İzmir’in Foça ilçesinde iki hayvansever kadın bir araya gelerek arazi kiraladı, barınak kurdu. Barınakta ölüme terk edilen bakıma muhtaç engelli 100’ü aşkın köpekle 6 Şubat depremlerinin enkazından kurtarılan 70’ten fazla kediye bakıyorlar. Ayrıca bir eşek ve çok sayıda kaz, tavuk ve horoz da barınağın sakini.
48 yaşındaki Bilge Berk ile 58 yaşındaki Meltem Erdoğan’ın yolları yaklaşık beş yıl önce sokak hayvanlarını beslerken kesişmiş. Erdoğan 20 yıldır havyan hakları gönüllüsü. Berk ise 20 yıllık avukatlık kariyerinin yanında sokak köpeklerinin bakımıyla ilgileniyor.
İkili sokaklarda baktıkları kedi ve köpeklere güvenli bir yaşam alanı sunmak için yaklaşık bir yol önce Bağarası mahallesinde kurdukları barınakla hayvanların kalıcı yuvalarına giden köprü olmayı hedefliyor.
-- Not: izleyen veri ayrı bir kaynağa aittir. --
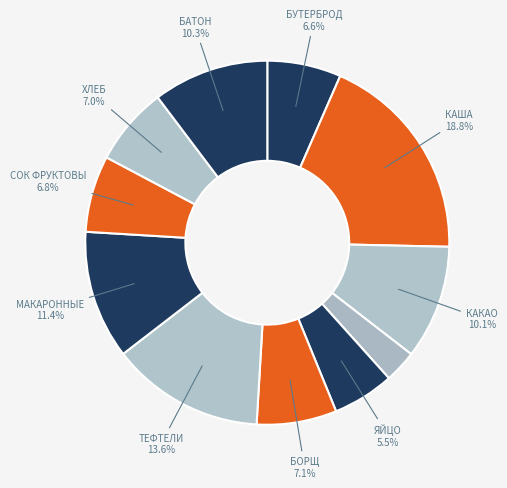

Count the number of slices in the pie.

11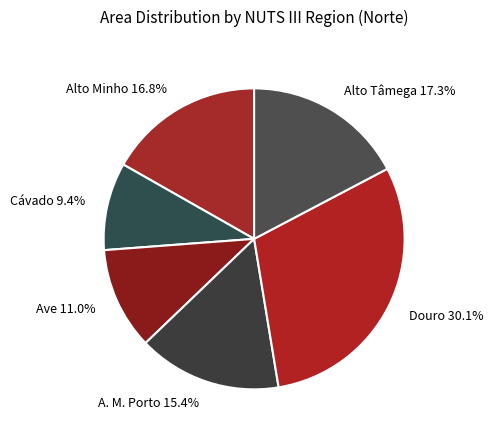

Count the number of slices in the pie.

6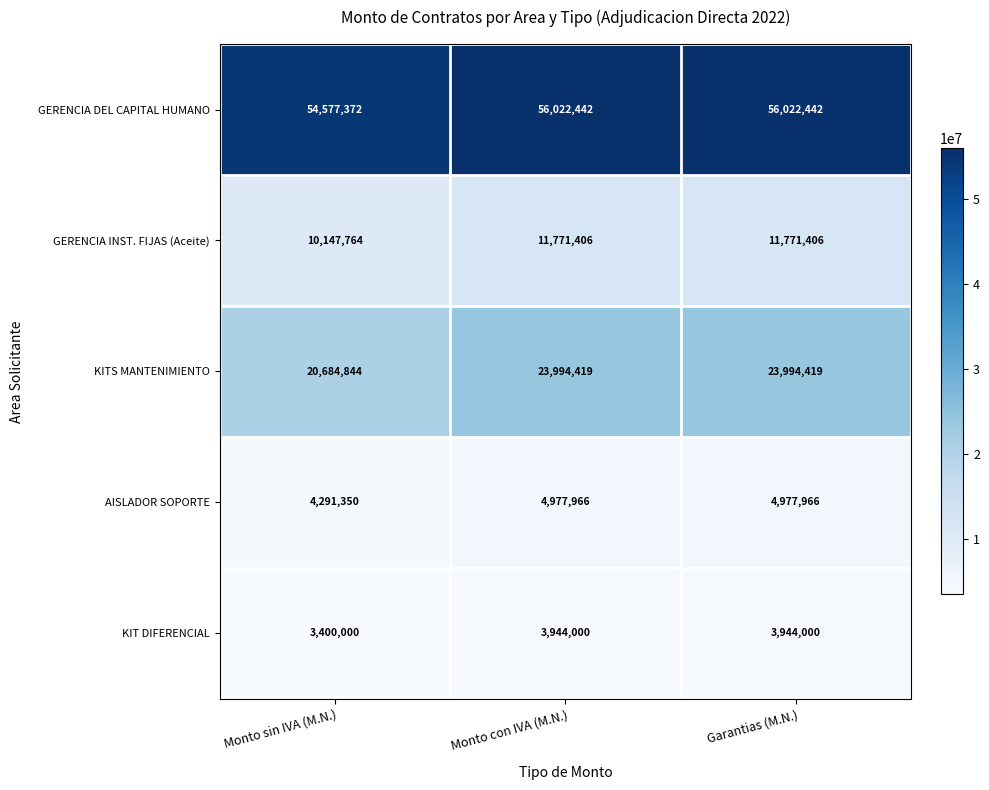

What is the maximum value shown in the chart?

56022442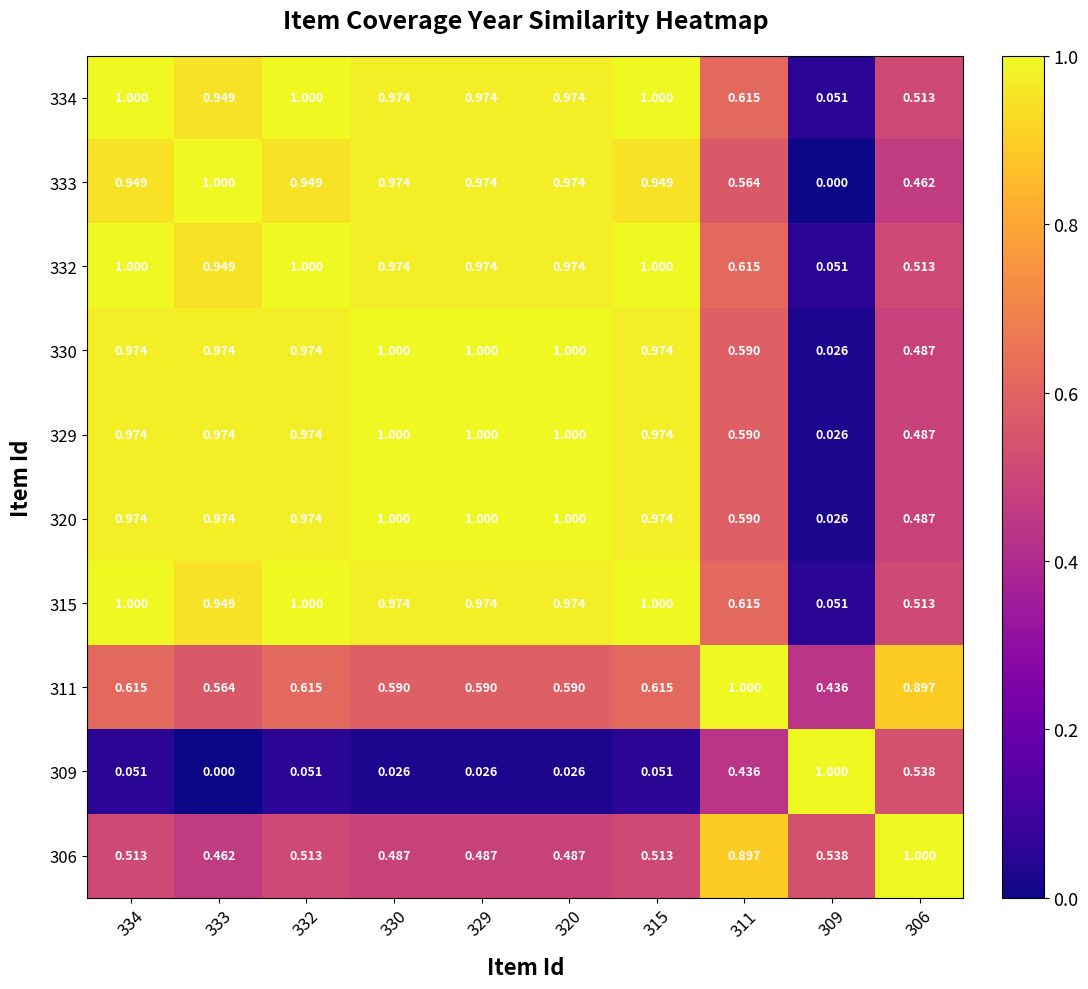

How many categories are shown in the chart?

10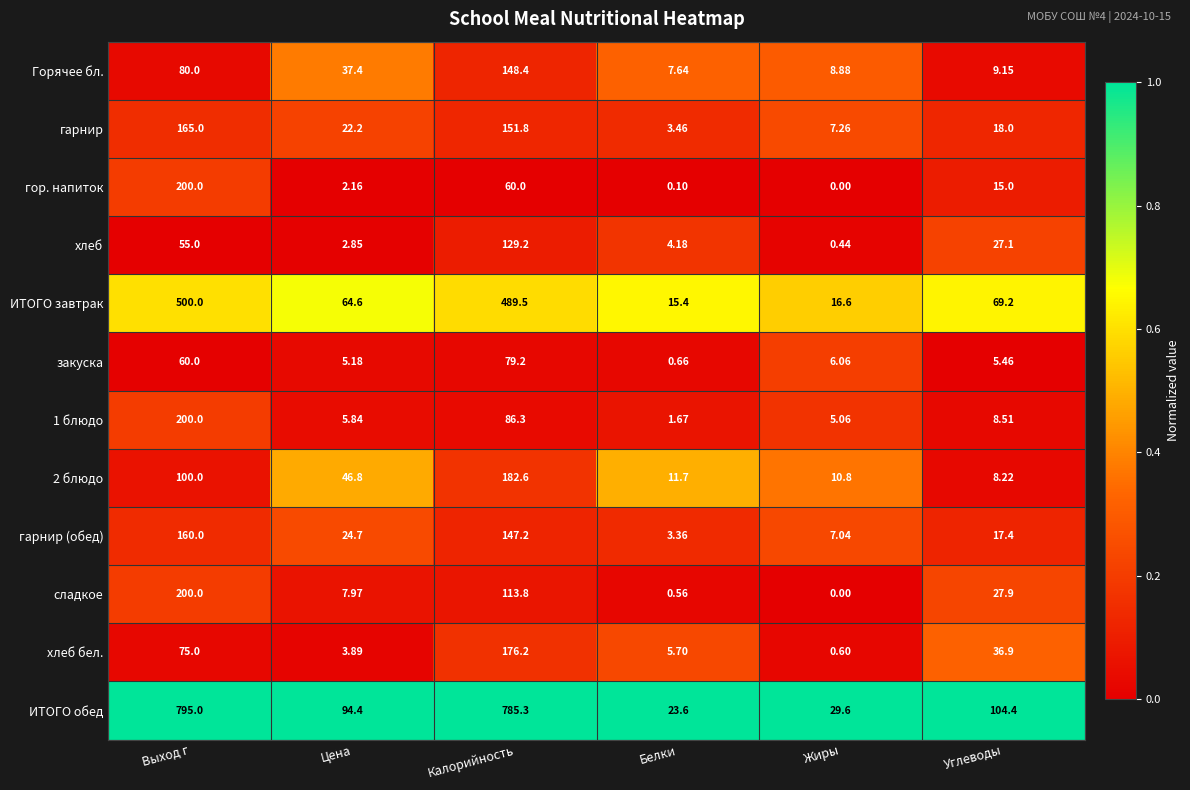

Which series has the largest total across all categories?

ИТОГО обед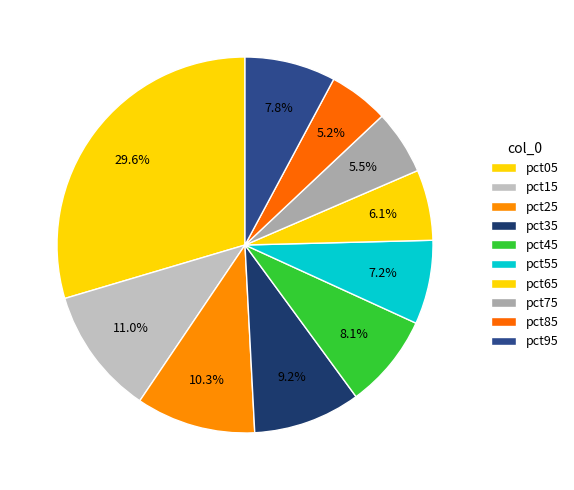

Count the number of slices in the pie.

10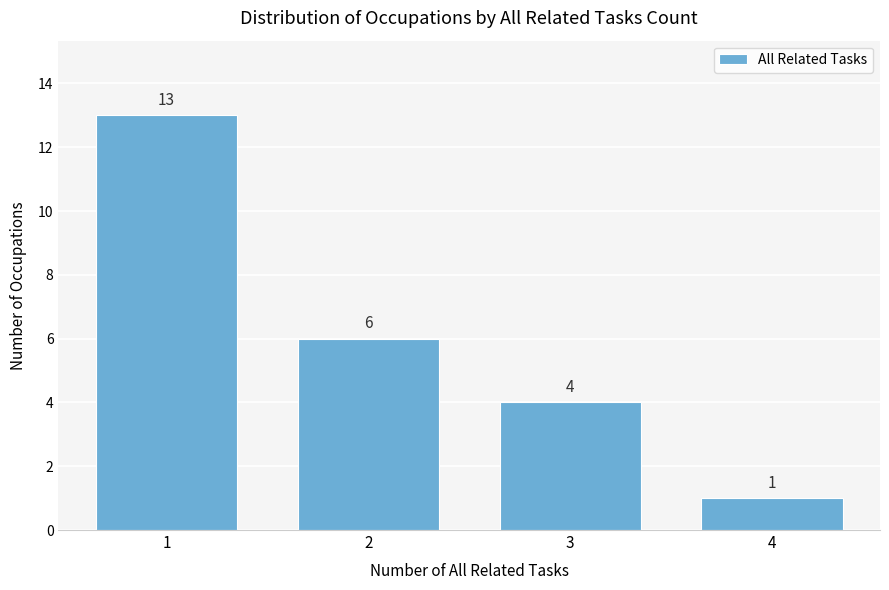

Reading left to right, what are all the values shown in this chart?

13	6	4	1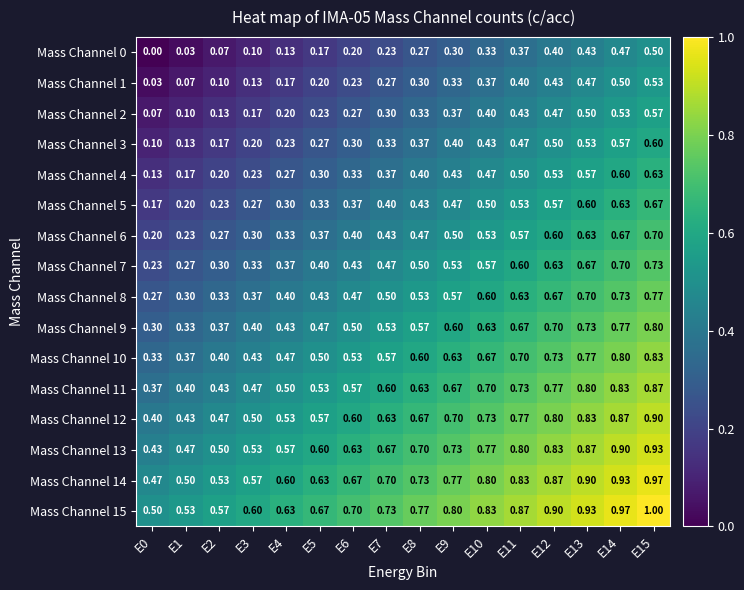

Is the value of Mass Channel 13 at E10 greater than the value of Mass Channel 11 at E8?

Yes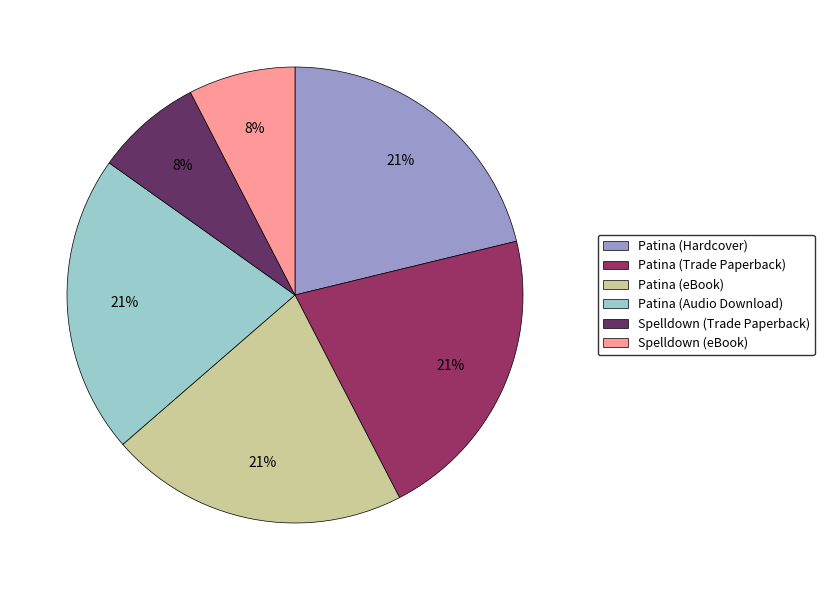

To the nearest percent, what percentage of the pie is Spelldown (eBook)?

8%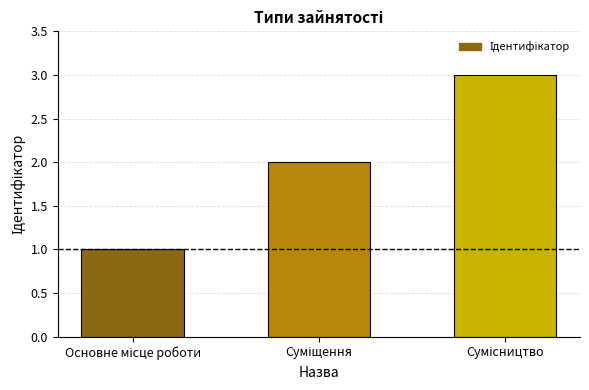

Are the bars horizontal?

No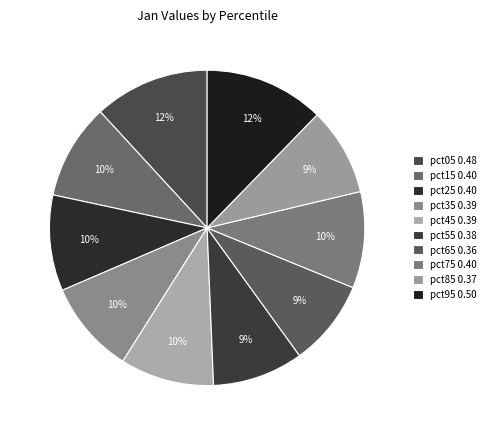

What percentage is the pct55 slice, to the nearest percent?

9%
Erdoğan barınağın hikayesini şöyle anlatıyor: “6 Şubat depreminde Hatay’a hayvanlara yardım etmek için gittik. Yaklaşık üç ay kaldık. Enkazdan kurtardığımız kedileri İzmir’e getirdik. Çok uzun süren tedavi dönemleri oldu. Maalesef sahiplenilmediler. Onları barındırabileceğim yer ararken Bilge’yle yollarımız kesişti. Pansiyonlarda baktırdığımız köpeklerimiz de vardı. Böyle bir alan kurmaya karar verdik.”
Barınaktaki kedi ve köpekleri sahiplendirmek istediklerini anlatan Erdoğan “Bir ailesi ve evi olmadıktan sonra canları kurtardığımızı da çok düşünmüyorum. Hepsinin evi, ailesi olsun, birebir ilgilenilsin istiyorum. Burası geçiş için köprüsü olsun” diyor.
‘Yardıma muhtaç dişi bir eşeğe talibiz’
Barınak kapılarını açtıkları eşeğin hikayesiyse şöyle: “Arkadaşımın ihbarıyla eşeğe ulaştık, fazla yükten dolayı sırtında apseler oluşmuştu. Arabaya bindiremedik, 4-5 kilometre uzaklıktaki bir köyden yürüyerek getirdik. Yanına bir arkadaş arıyoruz. Çünkü eşekler yalnız yapamazlarmış. Sürekli kafasını köpeklere yaslıyor. Yardıma muhtaç bir dişi eşek olursa biz talibiz.”
‘İlk halleriyle son halleri çok farklı’
Berk ise Sasalı’da düzenli olarak beslediği 15 sokak köpeğini zehirlenme ve kaza gibi tehlikelerden korumak için yaşam alanı oluşturmak amacıyla yola çıktığını söylüyor: “Sahipsiz köpeklerin, kurtarılanların, kaderine terk edilen ya da saldırgan olduğu için bırakılan canları gördükçe sahiplenme ve koruma ihtiyacı duyduk. Güvenli bir yer arayışı zorunlu hale geldi.”
Barınakta yaşayan hayvanların hepsinin bir hikayesi olduğunu anlatan Bilge Berk, “Yuva olduğum canların hepsinin bir hikayesi var. İlk halleriyle son halleri çok farklı” diyor.
Can dostlarına kendi imkanlarıyla gönüllü olarak baktıklarını söyleyen Berk herkese çağrı yapıyor: “Buraya gelip can dostlara destek olunmasını, onların sahiplenilmesini istiyoruz. Canların hepsinin yuvası olsun istiyoruz. Sevmek, çocuklarını getirmek, sevgiyi öğretmek isteyen kişiler olursa ne mutlu. Burada canların hepsi sevgiye muhtaç. Ancak burada henüz hiç sahiplendirme yapamadık. 100’ü aşkın köpeğimiz, 70 aşkın kedimiz, 1 eşek, tavuklar, horozlar ve kazların yanı sıra fare ve kurbağalarımız da var. Hepsinin yemekleri buradan çıkıyor. Kış geliyor, bazı ihtiyaçlarımız var.”